Early Warning & Monitoring Systems

Early Warning & Monitoring Systems for Forest Fires, Floods and Droughts are available in European and global versions, with tools freely available for use anywhere in the world.

Copernicus EMS for India and the global community

Rapid Mapping (RM). Tropical Cyclone Fani was not the first time that Copernicus EMS Rapid Mapping was activated for India. It was used during the floods in Assam in 2013 and the floods in Andhra Pradesh in 2014 to name a few examples. The Rapid Mapping tool is available free-of-charge and operates 24-hours a day, seven days a week and 365 days a year. Authorities in India (and other countries outside of Europe) can activate the Copernicus EMS directly through the ERCC, the European Response Coordination Centre, or through the EU delegation in the country or region.
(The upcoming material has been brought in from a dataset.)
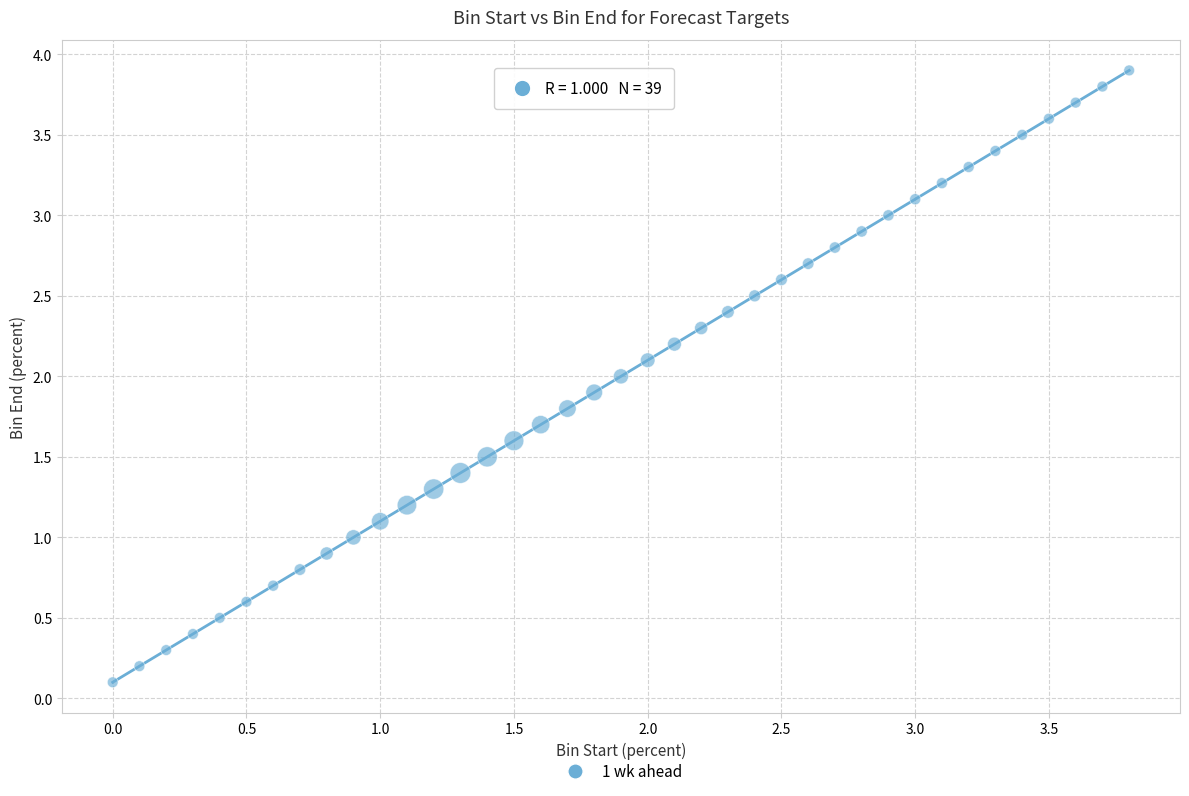

What is the range of X values (max minus min)?

3.8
A detailed how-to is available on the EMS website.

Tropical Cyclone Fani on 30 April as seen by Copernicus Sentinel-3. At the time the Cyclone was between Sri Lanka and the Andamana and Nicobar islands, moving towards the Indian coast.
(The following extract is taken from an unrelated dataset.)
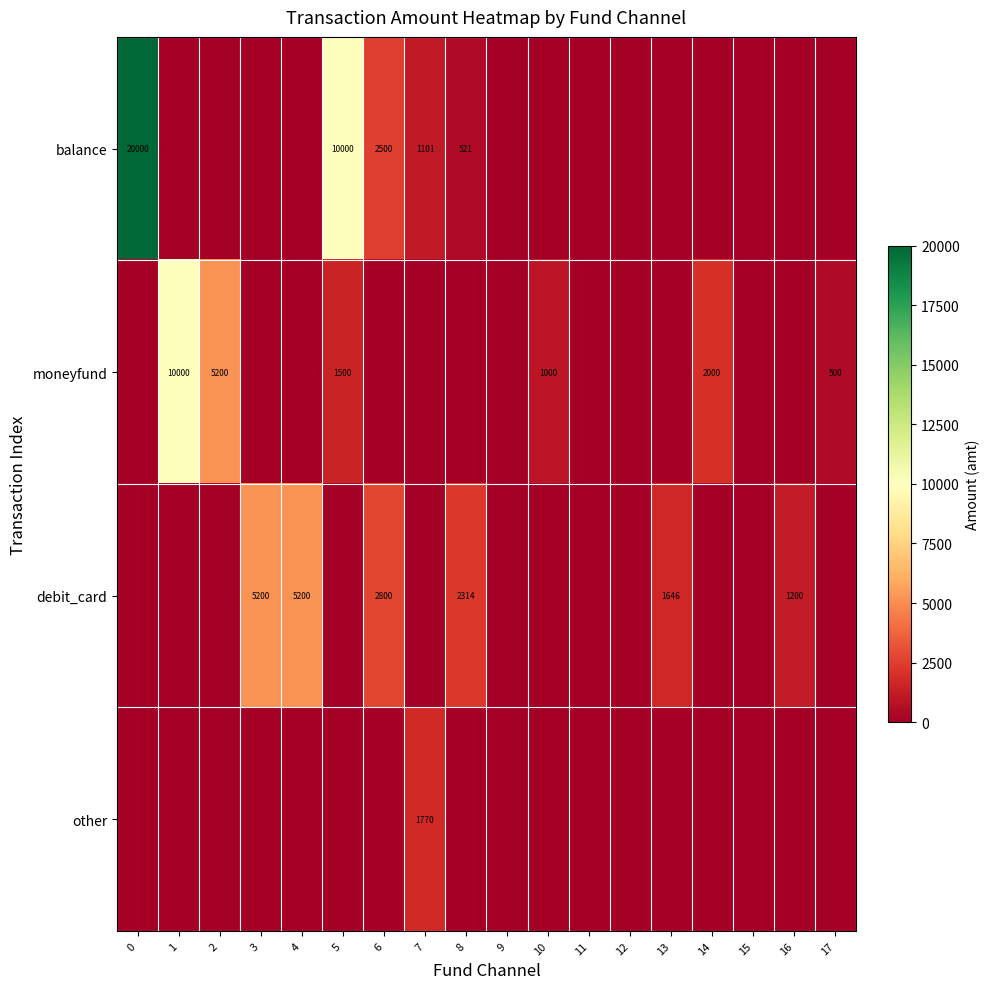

How many categories are shown in the chart?

18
Risk & Recovery Mapping (RMM). This component provides maps, digital geoinformation and reports that can be used for preparedness, prevention, and Disaster Risk Reduction activities, but also to monitor reconstruction after a disaster. Note: currently the RRM service product portfolio is being upgraded and the service will start accepting requests again in Q4 2019.

Early Warning & Monitoring Systems: floods. The Global Flood Awareness System (GloFAS) is the global flood service of the Copernicus EMS, an operational system which monitors and forecasts floods across the world. The aim of GloFAS is to complement relevant national and regional authorities and services and to support international organisations in decision making and preparatory measures before major flood events. The GloFAS system is composed of an integrated hydro-meteorological forecasting chain and of a monitoring system that analyses and updates results daily (GloFAS 30-day) and monthly (GloFAS Seasonal). GloFAS forecasts of possible flood episodes and unusually high/low river flow for all major rivers of the world are shown through a dedicated web platform, the GloFAS map viewer that is freely accessible to worldwide users after creating an account.
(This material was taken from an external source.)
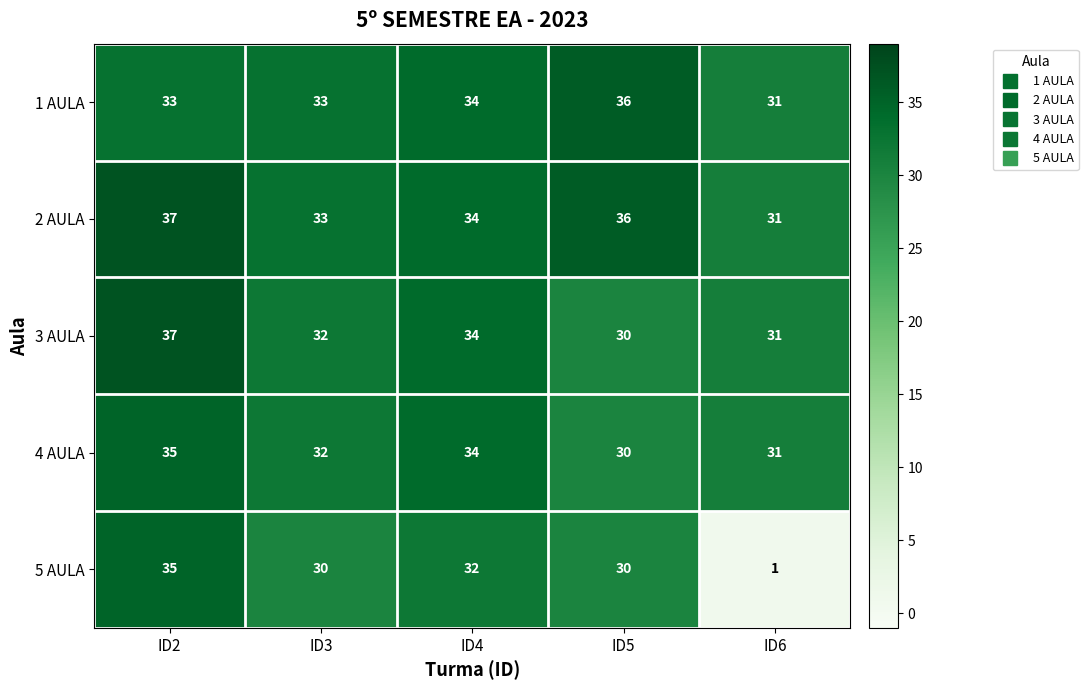

What value does the 2 AULA series have at ID5?

36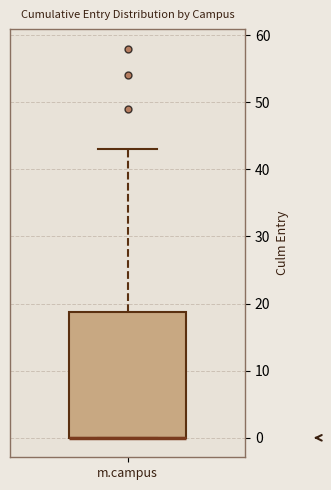

Where is the lower edge of the box for m.campus on the y-axis? The values are not printed on the chart, so give them approximately, as read against the axis.

0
Global Flood Awareness System (Copernicus EMS, 2019 EU, GloFAS)

Early Warning & Monitoring Systems: forest fires. The Global Wildfire Information System (GWIS) can support forestry and firefighting services globally. It is a joint initiative of NASA, the GEO Secretariat and the Copernicus, currently available in pre-operational mode. It aims at bringing together existing information sources at the regional and national level to provide a comprehensive view and evaluation of fire danger and active fires as well as statistics at national and global level (the European Forest Fire Information System (EFFIS) is fully operational).

Active fires via GWIS (Copernicus EMS, 2019 EU, GWIS)


Global Drought Observatory (GDO). It is developed by the Copernicus EMS European Drought Observatory (EDO) team. It monitors the evolution of droughts, provides alerts on the basis of forecasts, and assesses the risk of significant impacts. Risk assessment is based on combining information on the evolution and severity of droughts, the exposed population and assets, as well as with indicators on the vulnerability of affected societies. The GDO Map Viewer provides an overview of countries that are most severely affected by droughts. Drought Reports provide an analytical analysis of particularly severe drought events (e.g. Drought News in India: Situation in December 2018). GDO also provides a global database of meteorological drought events from 1951 to 2016. The whole range of GDO tools is freely accessible to users around the world.

Drought Impact – GDO Map Viewer (Copernicus EMS, 2013 EU, GDO)

In our changing world, we need to change too. The global, free and open Copernicus EMS tools provided by the European Union to the global community address every stage of the disaster risk management cycle. With these tools, a more effective, efficient and integrated response becomes possible.